In a typical organization, finance is one of the most important functions. But teams often get stuck in manual workflows. According to research from HR software provider Paylocity, 38% of finance teams spend more than a quarter of their time on manual tasks such as reviewing invoices.
Mathieu Hafemeister, a former fintech investor at Andreessen Horowitz, said he has seen many financial organizations struggle to scale due to manual tasks.
“The current state of the finance industry is a myriad of point solutions cobbled together within the finance department,” Hafemeister told TechCrunch. “Excel remains the lowest common denominator, with limited automation potential.”
Hafemeister points out that most finance departments actually rely heavily on spreadsheets. One study found that 82% still use Excel files for budgeting, forecasting, and other key financial planning activities.
After experiencing these frustrations firsthand while leading growth at fintech company Jeeves, Hafemeister teamed up with Ted Michaels, an old friend and former head of finance at Jeeves, to tackle financial tasks. I decided to launch a platform to automate this.
The platform, called Concourse, connects to a company's financial systems and allows finance teams to capture and analyze data, generate graphs, and ask ad hoc questions such as “What is our non-GAAP revenue?” I'll make it.
“Concourse enables finance teams to proactively uncover insights that help them be better prepared by enabling them to stay ahead of trends.” Hafemeister says Mr. “Instead of a tool trying to improve the speed or efficiency of completing a task, Concourse can be given individual tasks to perform entirely on its own.”

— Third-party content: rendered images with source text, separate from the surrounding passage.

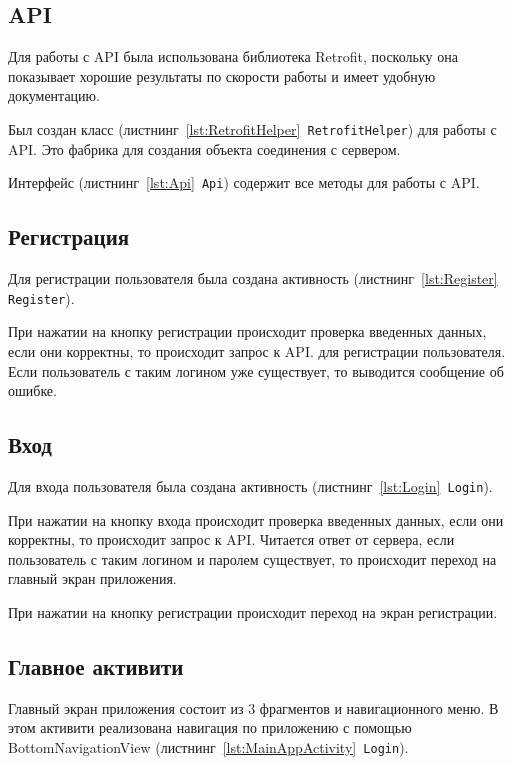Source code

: 
\clearpage

\subsection{API}

Для работы с API была использована библиотека Retrofit, поскольку она показывает хорошие результаты по скорости работы
и имеет удобную документацию.

Был создан класс (листнинг~\ref{lst:RetrofitHelper}{\texttt{ RetrofitHelper}}) для работы с API. Это фабрика для создания объекта соединения с сервером.

Интерфейс (листнинг~\ref{lst:Api}{\texttt{ Api}})  содержит все методы для работы с API.


\subsection{Регистрация}

Для регистрации пользователя была создана активность (листнинг~\ref{lst:Register}\texttt{ Register}).

При нажатии на кнопку регистрации происходит проверка введенных данных, если они корректны, то происходит запрос к API.
для регистрации пользователя.
Если пользователь с таким логином уже существует, то выводится сообщение об ошибке.

\subsection{Вход}

Для входа пользователя была создана активность (листнинг~\ref{lst:Login}\texttt{ Login}).

При нажатии на кнопку входа происходит проверка введенных данных, если они корректны, то происходит запрос к API.
Читается ответ от сервера, если пользователь с таким логином и паролем существует, то происходит переход на главный
экран приложения.

При нажатии на кнопку регистрации происходит переход на экран регистрации.

\subsection{Главное активити}

Главный экран приложения состоит из 3 фрагментов и навигационного меню.
В этом активити реализована навигация по приложению с помощью BottomNavigationView (листнинг~\ref{lst:MainAppActivity}\texttt{ Login}).

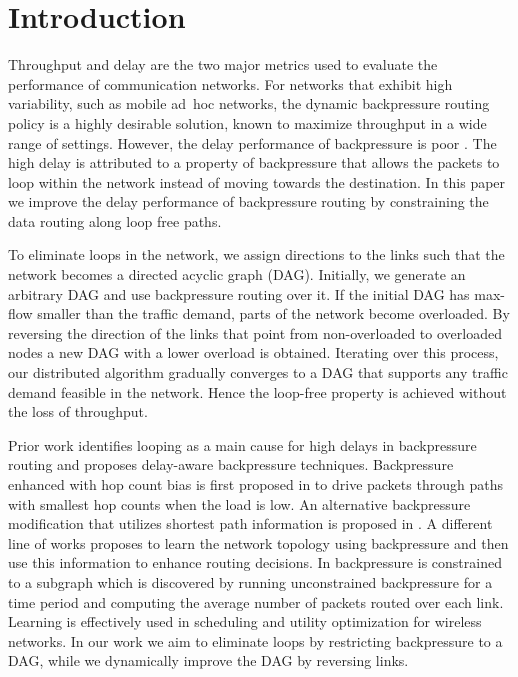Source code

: \documentclass{sig-alternate-2013}
\begin{document}
\section{Introduction}
Throughput and delay are the two major  metrics used to evaluate the performance of communication networks.
For networks that exhibit high variability, such as mobile ad~hoc networks, the dynamic backpressure routing policy  \cite{tassiulas} 
is a highly desirable solution,  known to maximize  throughput in a wide range of settings. 
However,  the delay performance of backpressure is  poor \cite{srikant}.
 The high delay is attributed to  a property of  backpressure that allows the packets to loop within the network instead of moving towards the destination. 
 In this paper we  improve the delay performance of backpressure routing by constraining the data routing along loop free paths.

 
To eliminate  loops in the network, we assign directions to the links such that the network becomes a directed acyclic graph (DAG). 
Initially, we generate an  arbitrary DAG and use backpressure routing over it.
If the initial DAG has max-flow smaller than  the traffic demand, parts of the network become overloaded. 
By reversing the direction of the links that point from non-overloaded to overloaded nodes a new DAG with a lower overload is obtained. 
Iterating over this process, our distributed algorithm gradually converges to a DAG that supports any  traffic demand  feasible in the network. Hence the loop-free property is achieved without the loss of throughput.


Prior work  identifies  looping as a main cause for high delays in backpressure routing and proposes delay-aware backpressure techniques. 
Backpressure enhanced with hop count bias is first proposed  in \cite{neely_enhanced} to drive packets through  paths with smallest hop counts when the load is low.  
An alternative backpressure modification that utilizes shortest path information is proposed in \cite{ying}. 
A different line of works proposes to learn the network topology using backpressure and then use this information to enhance routing decisions. In \cite{atilla} backpressure is constrained to a subgraph which is discovered by running unconstrained backpressure for a time period and computing the average number of  packets routed over each link. Learning is  effectively used in scheduling \cite{huang} and utility optimization \cite{longbo} for wireless networks.
In our work we aim to eliminate loops by restricting backpressure to a DAG, while we dynamically improve the DAG by reversing links.
\end{document}
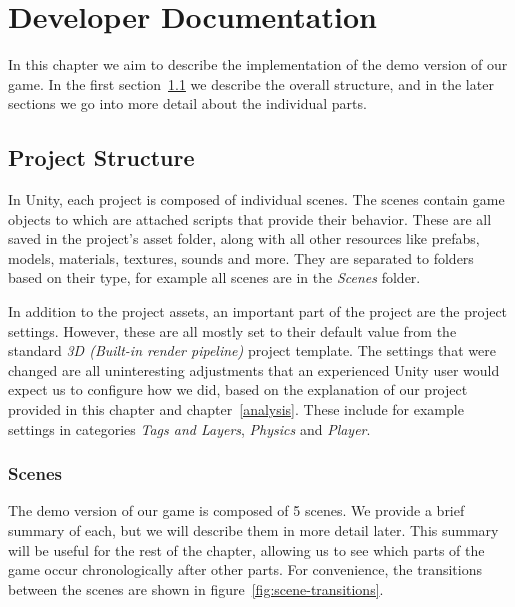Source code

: \chapter{Developer Documentation}

In this chapter we aim to describe the implementation of the demo version of our game.
In the first section~\ref{sec:docs-proj} we describe the overall structure, and in the later sections we go into more detail about the individual parts.

\section{Project Structure}\label{sec:docs-proj}

In Unity, each project is composed of individual scenes.
The scenes contain game objects to which are attached scripts that provide their behavior.
These are all saved in the project's asset folder, along with all other resources like prefabs, models, materials, textures, sounds and more.
They are separated to folders based on their type, for example all scenes are in the \emph{Scenes} folder.

In addition to the project assets, an important part of the project are the project settings.
However, these are all mostly set to their default value from the standard \emph{3D (Built-in render pipeline)} project template.
The settings that were changed are all uninteresting adjustments that an experienced Unity user would expect us to configure how we did, based on the explanation of our project provided in this chapter and chapter~\ref{analysis}.
These include for example settings in categories \emph{Tags and Layers}, \emph{Physics} and \emph{Player}.

\subsection{Scenes}\label{sec:docs-scenes}

The demo version of our game is composed of 5 scenes.
We provide a brief summary of each, but we will describe them in more detail later.
This summary will be useful for the rest of the chapter, allowing us to see which parts of the game occur chronologically after other parts.
For convenience, the transitions between the scenes are shown in figure~\ref{fig:scene-transitions}.

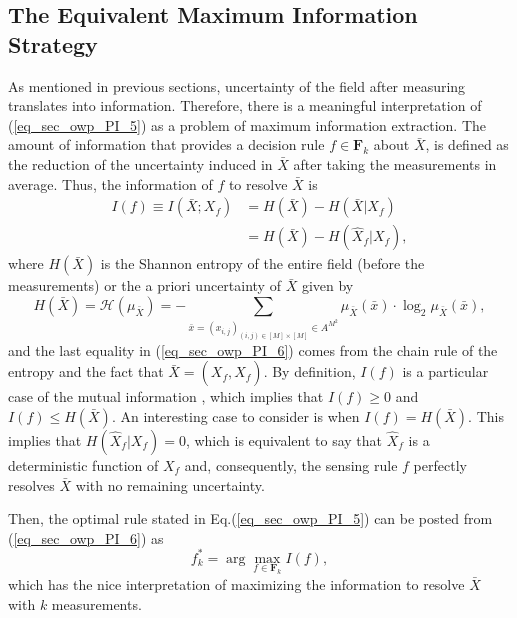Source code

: \subsection{The Equivalent Maximum Information Strategy}
\label{sub_sec_owp_PI_max_info}
As mentioned in previous sections, uncertainty of the field after measuring translates into information.  Therefore, there is a meaningful interpretation of (\ref{eq_sec_owp_PI_5}) as a problem of maximum information extraction. The amount of information that provides a decision rule $f \in \mathbf{F}_k$ about $\bar{X}$, is defined as the reduction of the uncertainty induced in $\bar{X}$ after taking the measurements in average. Thus, the information of $f$ to resolve $\bar{X}$ is %
\begin{align}\label{eq_sec_owp_PI_6}
	I(f) \equiv I(\bar{X}; X_f)&=  H(\bar{X}) - H(\bar{X} | {X}_f) \nonumber\\
	     &= H(\bar{X}) - H(\hat{X}_f| {X}_f), 
\end{align} 
where $H(\bar{X})$ is the Shannon entropy of the entire field (before the measurements) or the a priori uncertainty of $\bar{X}$ given by
\begin{equation}\label{eq_sec_owp_PI_7}
	H(\bar{X})  = \mathcal{H}(\mu_{\bar{X}}) = -  \sum_{\bar{x}=(x_{i,j})_{(i,j)\in [M]\times [M]}  \in
	A^{M^2}} \mu_{\bar{X}} (\bar{x}) \cdot \log_2 \mu_{\bar{X}} (\bar{x}), 
\end{equation} 
and the last equality in (\ref{eq_sec_owp_PI_6}) comes from the chain rule of the entropy \citep{cover_2006}  
and the fact that $\bar{X}=({X}_f,\hat{X}_f)$.
By definition, $I(f)$ is a particular case of the mutual information \citep{cover_2006}, which implies that $I(f)\geq 0$ and $I(f) \leq H(\bar{X})$. {An interesting case to consider is when $I(f) = H(\bar{X})$. This implies that $H(\hat{X}_f| {X}_f)=0$, which is equivalent to say that $\hat{X}_f$ is a deterministic function of  ${X}_f$ \citep{cover_2006} and, consequently,  the sensing rule $f$ perfectly resolves $\bar{X}$ with no remaining uncertainty.}

Then, the optimal rule stated in Eq.(\ref{eq_sec_owp_PI_5}) can be posted from (\ref{eq_sec_owp_PI_6}) as
\begin{equation}\label{eq_sec_owp_PI_8}
	f^*_k = \arg \max_{f\in \mathbf{F}_k} 	I(f), 
\end{equation}
which has the nice interpretation of maximizing the information to resolve $\bar{X}$ with $k$ measurements.

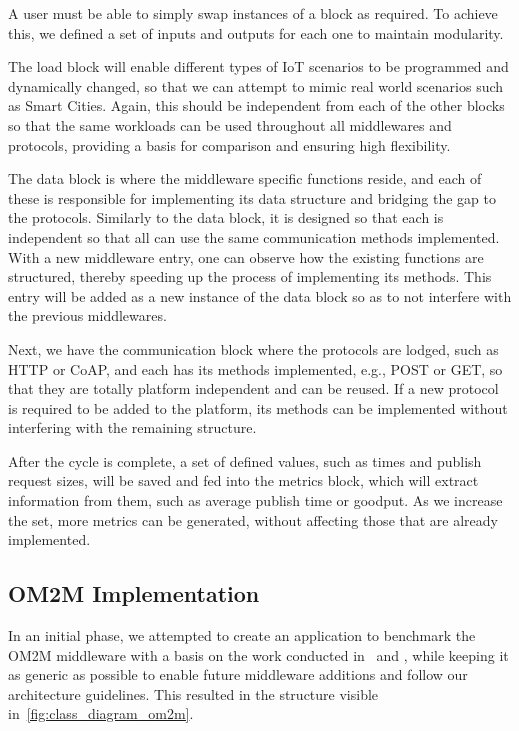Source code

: \documentclass[conference]{IEEEtran}
\begin{document}
A user must be able to simply swap instances of a block as required. To achieve this, we defined a set of inputs and outputs for each one to maintain modularity. 

The load block will enable different types of IoT scenarios to be programmed and dynamically changed, so that we can attempt to mimic real world scenarios such as Smart Cities. Again, this should be independent from each of the other blocks so that the same workloads can be used throughout all middlewares and protocols, providing a basis for comparison and ensuring high flexibility. 
    
The data block is where the middleware specific functions reside, and each of these is responsible for implementing its data structure and bridging the gap to the protocols. Similarly to the data block, it is designed so that each is independent so that all can use the same communication methods implemented. With a new middleware entry, one can observe how the existing functions are structured, thereby speeding up the process of implementing its methods. This entry will be added as a new instance of the data block so as to not interfere with the previous middlewares.

Next, we have the communication block where the protocols are lodged, such as HTTP or CoAP, and each has its methods implemented, e.g., POST or GET, so that they are totally platform independent and can be reused. If a new protocol is required to be added to the platform, its methods can be implemented without interfering with the remaining structure.

After the cycle is complete, a set of defined values, such as times and publish request sizes, will be saved and fed into the metrics block, which will extract information from them, such as average publish time or goodput. As we increase the set, more metrics can be generated, without affecting those that are already implemented. 

\subsection{OM2M Implementation}

In an initial phase, we attempted to create an application to benchmark the OM2M middleware with a basis on the work conducted in~\cite{pereira_benchmarking_2018} and \cite{cardoso_benchmarking_2017}, while keeping it as generic as possible to enable future middleware additions and follow our architecture guidelines. This resulted in the structure visible in~\ref{fig:class_diagram_om2m}.
\end{document}
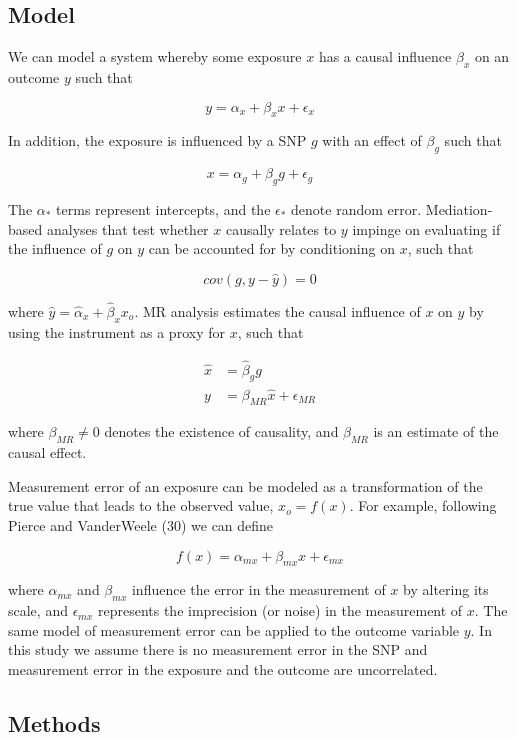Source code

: \documentclass[]{article}
\begin{document}
\subsection{Model}\label{model}

We can model a system whereby some exposure \(x\) has a causal influence
\(\beta_x\) on an outcome \(y\) such that

\[
y = \alpha_x + \beta_x x + \epsilon_x
\]

In addition, the exposure is influenced by a SNP \(g\) with an effect of
\(\beta_g\) such that

\[
x = \alpha_g + \beta_g g + \epsilon_g
\]

The \(\alpha_*\) terms represent intercepts, and the \(\epsilon_*\)
denote random error. Mediation-based analyses that test whether \(x\)
causally relates to \(y\) impinge on evaluating if the influence of
\(g\) on \(y\) can be accounted for by conditioning on \(x\), such that

\[
cov(g, y - \hat{y}) = 0
\]

where \(\hat{y} = \hat{\alpha}_x + \hat{\beta}_x x_o\). MR analysis
estimates the causal influence of \(x\) on \(y\) by using the instrument
as a proxy for \(x\), such that

\[
\begin{aligned}
\hat{x} & = \hat{\beta}_g g \\
y & = \beta_{MR}\hat{x} + \epsilon_{MR}
\end{aligned}
\]

where \(\beta_{MR} \neq 0\) denotes the existence of causality, and
\(\beta_{MR}\) is an estimate of the causal effect.

Measurement error of an exposure can be modeled as a transformation of
the true value that leads to the observed value, \(x_o = f(x)\). For
example, following Pierce and VanderWeele (30) we can define

\[
f(x) = \alpha_{mx} + \beta_{mx} x + \epsilon_{mx}
\]

where \(\alpha_{mx}\) and \(\beta_{mx}\) influence the error in the
measurement of \(x\) by altering its scale, and \(\epsilon_{mx}\)
represents the imprecision (or noise) in the measurement of \(x\). The
same model of measurement error can be applied to the outcome variable
\(y\). In this study we assume there is no measurement error in the SNP
and measurement error in the exposure and the outcome are uncorrelated.

\subsection{Methods}\label{methods}
\end{document}
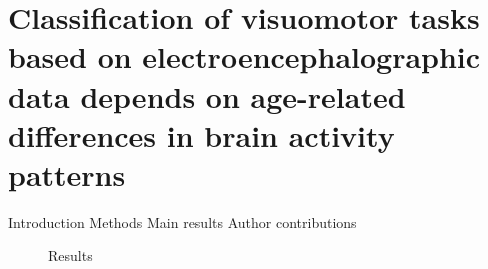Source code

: \section{Classification of visuomotor tasks based on electroencephalographic data depends on age-related differences in brain activity patterns}


Introduction 
Methods 
Main results
Author contributions

\begin{figure}[h]
\begin{center}

\caption[Reuslts]{Results}
\label{fig:DSI_exp1}
\end{center}
\end{figure}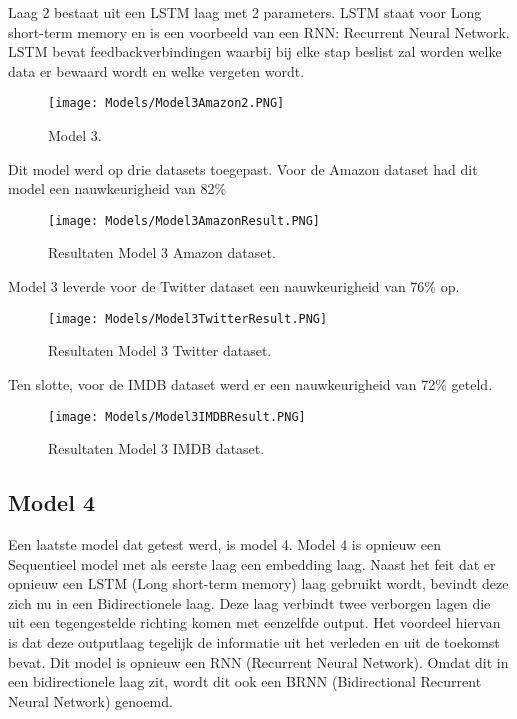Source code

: Laag 2 bestaat uit een LSTM laag met 2 parameters. LSTM staat voor Long short-term memory en is een voorbeeld van een \gls{RNN}: Recurrent Neural Network. LSTM bevat feedbackverbindingen waarbij bij elke stap beslist zal worden welke data er bewaard wordt en welke vergeten wordt. 
\begin{figure}[!htbp]
    \texttt{[image: Models/Model3Amazon2.PNG]}
    \caption{\label{model3.2}Model 3.}
\end{figure}
\FloatBarrier

Dit model werd op drie datasets toegepast. Voor de Amazon dataset had dit model een nauwkeurigheid van 82\%

\begin{figure}[!htbp]
    \texttt{[image: Models/Model3AmazonResult.PNG]}
    \caption{\label{model3amazon}Resultaten Model 3 Amazon dataset.}
\end{figure}
\FloatBarrier

Model 3 leverde voor de Twitter dataset een nauwkeurigheid van 76\% op.

\begin{figure}[!htbp]
    \texttt{[image: Models/Model3TwitterResult.PNG]}
    \caption{\label{model3twitter}Resultaten Model 3 Twitter dataset.}
\end{figure}
\FloatBarrier

Ten slotte, voor de IMDB dataset werd er een nauwkeurigheid van 72\% geteld.

\begin{figure}[!htbp]
    \texttt{[image: Models/Model3IMDBResult.PNG]}
    \caption{\label{model3imdb}Resultaten Model 3 IMDB dataset.}
\end{figure}
\FloatBarrier

\subsection{Model 4}
Een laatste model dat getest werd, is model 4. Model 4 is opnieuw een Sequentieel model met als eerste laag een embedding laag. Naast het feit dat er opnieuw een LSTM (Long short-term memory) laag gebruikt wordt, bevindt deze zich nu in een Bidirectionele laag. Deze laag verbindt twee verborgen lagen die uit een tegengestelde richting komen met eenzelfde output. Het voordeel hiervan is dat deze outputlaag tegelijk de informatie uit het verleden en uit de toekomst bevat. Dit model is opnieuw een RNN (Recurrent Neural Network). Omdat dit in een bidirectionele laag zit, wordt dit ook een BRNN (Bidirectional Recurrent Neural Network) genoemd.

Concourse backend dashboard. Displays the status of various AI integrations and settings for fine-tuning them. Image credit: Concourse
Now, financial automation is not an entirely new technology. Linq recently used AI to come out of stealth and automate aspects of research for financial analysts. Ledge and Doopla also build a variety of finance-specific generative modeling tools.
But what sets Concourse apart is its ability to execute financial workflows that involve “complex, multi-step operations,” Hafemeister said. For example, the platform can pull data from a company's NetSuite dashboard, download a CSV file, and copy the data into an Excel spreadsheet.
“We leverage large-scale language models to perform optimal functions and combine them with more traditional data analysis techniques,” Hafemeister explained.
There is a lot of interest in AI in the financial field. According to one poll, 58% of finance teams are currently using some kind of AI technology, a 21% increase from 2023. Grand View Research estimates that the “AI in FinTech” segment, which was worth $9.45 billion three years ago, is growing 16.5% annually.
But to have any chance of impacting the financial automation technology market, Concourse needs to demonstrate the ROI of its product. This is a difficult feat. According to Gartner, demonstrating or estimating the value of AI is the biggest barrier to AI adoption for nearly half of companies.
Concourse also needs to ease potential customers' fears about errors and illusions caused by AI. A poll of UK-based executives by HR specialist Peninsula found that 40% said inaccuracies from AI tools were their main concern, followed by concerns about data confidentiality. .
Hafemeister said Concourse employs “a variety of tools and techniques” for fact-checking and verification, and strives to ensure that the AI performs its tasks as intended. He added that Concourse does not use company data to train its AI models, at least without explicit permission, and that the platform only collects data that customers share. .
“Data accuracy is paramount in the financial industry, and answers are typically either completely correct or completely incorrect,” Hafemeister said. “That's why at Concourse, we've spent a lot of time and effort delivering AI that can accurately perform assigned tasks. We also take data privacy and security very seriously and have partnered with the industry's best.” We built Concourse using practices.”
People seem happy to take Hafemeister's word for it.
Concourse is still in beta stage ahead of a wider release planned for next year, has multiple customers including Instabase and Shef, and is capitalized at $4.7 million. Hafemeister's former employer a16z is an investor in the startup along with Y Combinator, CRV, and Box Group.
Hafemeister said the focus right now is on product development and growing Concourse's New York-based staff of six.
“We raised funding to hire more engineers, build more AI-enabled workflows, expand our data integration reach, and begin expanding our go-to-market capabilities.” he said. “In engineering hiring, there is a focus on hiring backend, machine learning, and AI engineers.”